WORK ITEM: Down to the last character, repeat the data that follows.
[DATASET RECORDS — start]
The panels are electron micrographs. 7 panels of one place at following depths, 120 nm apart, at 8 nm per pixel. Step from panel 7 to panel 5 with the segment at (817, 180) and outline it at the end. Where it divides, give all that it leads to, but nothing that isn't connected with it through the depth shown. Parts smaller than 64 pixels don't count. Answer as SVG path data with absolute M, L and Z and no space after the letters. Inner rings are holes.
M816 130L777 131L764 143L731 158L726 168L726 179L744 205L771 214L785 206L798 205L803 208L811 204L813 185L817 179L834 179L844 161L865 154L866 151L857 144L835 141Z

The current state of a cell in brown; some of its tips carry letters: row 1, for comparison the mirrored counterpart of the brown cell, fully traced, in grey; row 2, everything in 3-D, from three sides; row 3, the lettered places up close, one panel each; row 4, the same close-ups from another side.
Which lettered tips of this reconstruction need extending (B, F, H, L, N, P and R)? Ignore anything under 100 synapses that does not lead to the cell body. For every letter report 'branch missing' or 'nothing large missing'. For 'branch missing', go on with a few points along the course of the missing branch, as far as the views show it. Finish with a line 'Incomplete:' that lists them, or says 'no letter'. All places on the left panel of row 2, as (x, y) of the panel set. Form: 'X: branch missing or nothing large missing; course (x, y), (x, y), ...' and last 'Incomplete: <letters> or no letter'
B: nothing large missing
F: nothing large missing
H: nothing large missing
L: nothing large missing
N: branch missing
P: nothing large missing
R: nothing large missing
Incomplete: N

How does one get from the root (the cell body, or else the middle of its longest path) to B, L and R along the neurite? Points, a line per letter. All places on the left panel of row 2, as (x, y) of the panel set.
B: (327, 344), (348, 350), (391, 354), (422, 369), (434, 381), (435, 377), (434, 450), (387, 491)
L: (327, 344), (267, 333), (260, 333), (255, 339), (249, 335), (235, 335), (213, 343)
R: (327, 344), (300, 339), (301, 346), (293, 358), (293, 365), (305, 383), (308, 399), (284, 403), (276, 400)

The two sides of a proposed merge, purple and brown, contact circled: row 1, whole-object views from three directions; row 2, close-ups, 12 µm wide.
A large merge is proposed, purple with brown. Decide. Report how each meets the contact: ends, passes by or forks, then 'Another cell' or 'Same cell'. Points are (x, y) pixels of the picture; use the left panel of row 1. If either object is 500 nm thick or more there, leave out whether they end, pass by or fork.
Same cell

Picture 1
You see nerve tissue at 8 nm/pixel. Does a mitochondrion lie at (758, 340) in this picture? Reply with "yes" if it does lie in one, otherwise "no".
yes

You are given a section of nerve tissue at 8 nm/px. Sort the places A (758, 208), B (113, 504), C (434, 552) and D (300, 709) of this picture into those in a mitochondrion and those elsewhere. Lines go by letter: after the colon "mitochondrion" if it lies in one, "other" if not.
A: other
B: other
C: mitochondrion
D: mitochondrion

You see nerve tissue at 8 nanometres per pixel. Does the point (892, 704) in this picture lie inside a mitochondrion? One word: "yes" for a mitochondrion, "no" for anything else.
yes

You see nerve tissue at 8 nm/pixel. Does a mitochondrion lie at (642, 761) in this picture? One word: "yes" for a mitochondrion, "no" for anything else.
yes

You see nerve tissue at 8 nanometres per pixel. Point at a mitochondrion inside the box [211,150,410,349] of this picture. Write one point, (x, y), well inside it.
[DATASET RECORDS — finish]
ANSWER BOX:
The panels are electron micrographs. 7 panels of one place at following depths, 120 nm apart, at 8 nm per pixel. Step from panel 7 to panel 5 with the segment at (817, 180) and outline it at the end. Where it divides, give all that it leads to, but nothing that isn't connected with it through the depth shown. Parts smaller than 64 pixels don't count. Answer as SVG path data with absolute M, L and Z and no space after the letters. Inner rings are holes.
M816 130L777 131L764 143L731 158L726 168L726 179L744 205L771 214L785 206L798 205L803 208L811 204L813 185L817 179L834 179L844 161L865 154L866 151L857 144L835 141Z

The current state of a cell in brown; some of its tips carry letters: row 1, for comparison the mirrored counterpart of the brown cell, fully traced, in grey; row 2, everything in 3-D, from three sides; row 3, the lettered places up close, one panel each; row 4, the same close-ups from another side.
Which lettered tips of this reconstruction need extending (B, F, H, L, N, P and R)? Ignore anything under 100 synapses that does not lead to the cell body. For every letter report 'branch missing' or 'nothing large missing'. For 'branch missing', go on with a few points along the course of the missing branch, as far as the views show it. Finish with a line 'Incomplete:' that lists them, or says 'no letter'. All places on the left panel of row 2, as (x, y) of the panel set. Form: 'X: branch missing or nothing large missing; course (x, y), (x, y), ...' and last 'Incomplete: <letters> or no letter'
B: nothing large missing
F: nothing large missing
H: nothing large missing
L: nothing large missing
N: branch missing
P: nothing large missing
R: nothing large missing
Incomplete: N

How does one get from the root (the cell body, or else the middle of its longest path) to B, L and R along the neurite? Points, a line per letter. All places on the left panel of row 2, as (x, y) of the panel set.
B: (327, 344), (348, 350), (391, 354), (422, 369), (434, 381), (435, 377), (434, 450), (387, 491)
L: (327, 344), (267, 333), (260, 333), (255, 339), (249, 335), (235, 335), (213, 343)
R: (327, 344), (300, 339), (301, 346), (293, 358), (293, 365), (305, 383), (308, 399), (284, 403), (276, 400)

The two sides of a proposed merge, purple and brown, contact circled: row 1, whole-object views from three directions; row 2, close-ups, 12 µm wide.
A large merge is proposed, purple with brown. Decide. Report how each meets the contact: ends, passes by or forks, then 'Another cell' or 'Same cell'. Points are (x, y) pixels of the picture; use the left panel of row 1. If either object is 500 nm thick or more there, leave out whether they end, pass by or fork.
Same cell

Picture 1
You see nerve tissue at 8 nm/pixel. Does a mitochondrion lie at (758, 340) in this picture? Reply with "yes" if it does lie in one, otherwise "no".
yes

You are given a section of nerve tissue at 8 nm/px. Sort the places A (758, 208), B (113, 504), C (434, 552) and D (300, 709) of this picture into those in a mitochondrion and those elsewhere. Lines go by letter: after the colon "mitochondrion" if it lies in one, "other" if not.
A: other
B: other
C: mitochondrion
D: mitochondrion

You see nerve tissue at 8 nanometres per pixel. Does the point (892, 704) in this picture lie inside a mitochondrion? One word: "yes" for a mitochondrion, "no" for anything else.
yes

You see nerve tissue at 8 nm/pixel. Does a mitochondrion lie at (642, 761) in this picture? One word: "yes" for a mitochondrion, "no" for anything else.
yes

You see nerve tissue at 8 nanometres per pixel. Point at a mitochondrion inside the box [211,150,410,349] of this picture. Write one point, (x, y), well inside it.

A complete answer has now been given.